I can tell from the answers, Mame, that you're looking more for solidarity with you & your daughter than for diverse input, but I'm gonna be the spoilsport I'm afraid... ;-)
Mame wrote:nimh: you say you think it's 'inhospitable' for her to say no, but the thing is, is this going to happen every time?
Well, if it
is gonna happen every time, then yes, she'll certainly be right to make a fuss
then.
If its their mother who died - I mean, I can see how her death, of course, would have been grievous to everyone, but it is
their mother - I'm sorry, but that, IMO, is not the moment to make trouble between them over practicalities. That's a moment to set your own sensitivities aside for the moment.
That said, of course, it would probably also be a great idea for the two of them to get out for a weekend on their own, no family around, just to spend some time together.
But, again, from the sound of it, that was not what
this time was about, was it? I mean, it was clear from the start the whole family was supposed to be there, going together? So if that was the problem, and your daughter would simply rather just have had the weekend alone with him, and there is somehow (work? children?) no chance at all to do both, then she should have brought it up before, when the idea was first hatched. That is not something that should then come out after all over something like sharing a tent.

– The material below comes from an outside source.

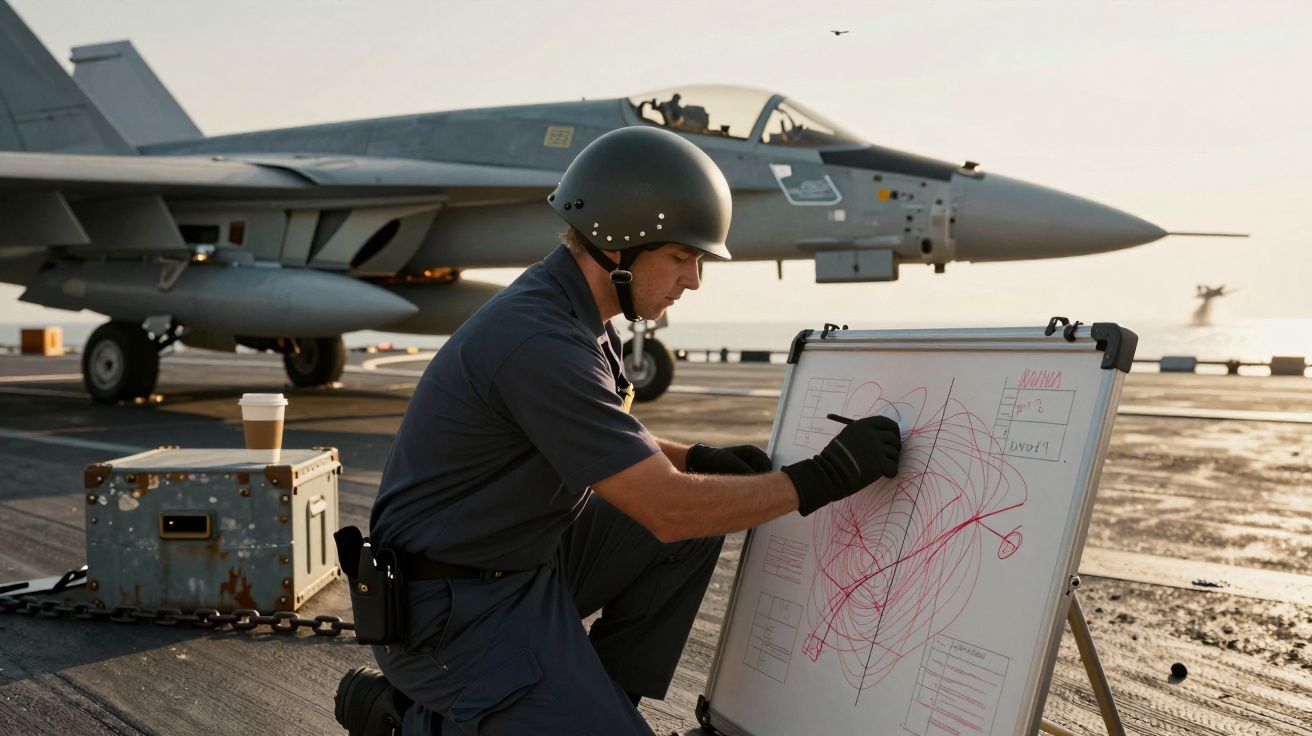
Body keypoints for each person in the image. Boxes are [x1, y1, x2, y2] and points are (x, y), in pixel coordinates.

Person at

What I mean to say is, it sounds like this trip was really important for your SIL; that, after their mother's death, it really meant a great deal to him that they would all go on a trip away together. So if that all threatened to fall apart because she didnt want to share their tent, I can see how he got emotional/frustrated. Doesnt make it right to make such a fight over it, but I could see where he's coming from.
Then again, I probably lack the sensitivity re: sharing a tent with someone of the other gender that different posters have expressed here. Most of my friends are women, so I've shared a tent, a room, whatever, with women who were not my girlfriend, and neither they nor I was particularly uncomfortable about it ... that might be a cultural thing.